In recent years, we’ve seen a greater proliferation of regional Chinese cooking from both independent owners and international chains using the GTA as a test market before expanding elsewhere. The Chinese food here evolved from the Canadian-Chinese chop suey houses to more Hong Kong and Cantonese cooking as the GTA saw an influx of immigrants in the eighties and nineties. Then more people from Mainland China came, bringing their regional cooking—as well as international Chinese chains serving everything from hot pot to different styles of noodles.
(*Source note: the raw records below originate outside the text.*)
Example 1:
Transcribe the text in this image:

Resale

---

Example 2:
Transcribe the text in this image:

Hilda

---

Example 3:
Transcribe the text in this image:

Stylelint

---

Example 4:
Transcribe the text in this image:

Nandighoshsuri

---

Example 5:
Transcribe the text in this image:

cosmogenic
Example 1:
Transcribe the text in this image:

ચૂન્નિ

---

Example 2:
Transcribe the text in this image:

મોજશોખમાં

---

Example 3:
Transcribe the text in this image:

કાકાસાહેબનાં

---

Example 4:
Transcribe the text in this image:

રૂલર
Chinese food is no longer lumped into one giant category, and diners are increasingly aware that hand-pulled beef noodles are representative of Lanhzou, and in order to get a steamer basket of xiaolongbao, you have to go to a Shanghainese place. While the circumstances of how I found out about this place serving Wuhan dry pot noodles are unfortunate, it gave me an opportunity to talk about the dish stemming from the Hubei province.
Dumplings popped into my life again during the initial months of the pandemic lockdown in Toronto. Bags of frozen potstickers became a bit of a savior in my household in the pre-vaccine days of the pandemic, when every trip to the supermarket seemed like running to get supplies during a zombie apocalypse.Everyone has a different relationship when it comes to food, including something as seemingly commonplace and traditional as the dumpling.
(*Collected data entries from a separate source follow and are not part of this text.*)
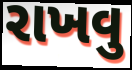
રાખવુ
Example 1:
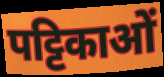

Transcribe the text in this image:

पट्टिकाओं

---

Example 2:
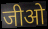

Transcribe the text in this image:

जीओ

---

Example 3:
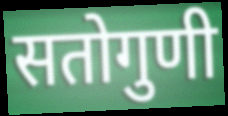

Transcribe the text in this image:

सतोगुणी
We bought frozen potstickers in bags of a hundred from a wholesale shop called the Northern Dumpling Co. in our Scarborough neighborhood. During the many days in those early months when I could barely get out of bed, let alone cook a meal from scratch, the dumplings kept me fueled to carry on for another day.
Similarly, in the spring of 2022, church basements and restaurants across Canada churned out varenyky by the thousands to raise relief funds for Ukrainian refugees. Diners wanting to show support ordered the dumplings by the dozens and became more interested in learning about Ukraine’s answer to the pierogi.
What I’m trying to say is that everyone has a different relationship when it comes to food, including something as seemingly commonplace and traditional as the dumpling. As people move, generational attitudes and values shift, ingredients and techniques are adapted or evolve, and as technology changes the way we cook, the role food plays in our lives also changes.
It’s impossible for a dish to remain static, like a museum showpiece, if the people who cook and eat it aren’t static. As a result, there will never be a definitive dumpling guide, whether as a map or an anthology, because our relationship to food never stops changing. Instead, consider this volume a snapshot of how our relationship to dumplings stands at this moment, as told by the people in this moment.
Who knows? Maybe, five years from now, if you ask me what my relationship to dumplings is, I’ll be able to say they’re one of my go-to, quick weeknight meals. Perhaps I’ll add masala spice because an Indian restaurant owner gave me a few jars of his dad’s mixes and boasted it could be used in anything. Or I’ll add finely chopped mint to the filling as a nod to the Vietnamese restaurants I always turn to for takeout—and as a way to use local ingredients—because I have a serious overgrown mint problem in my yard.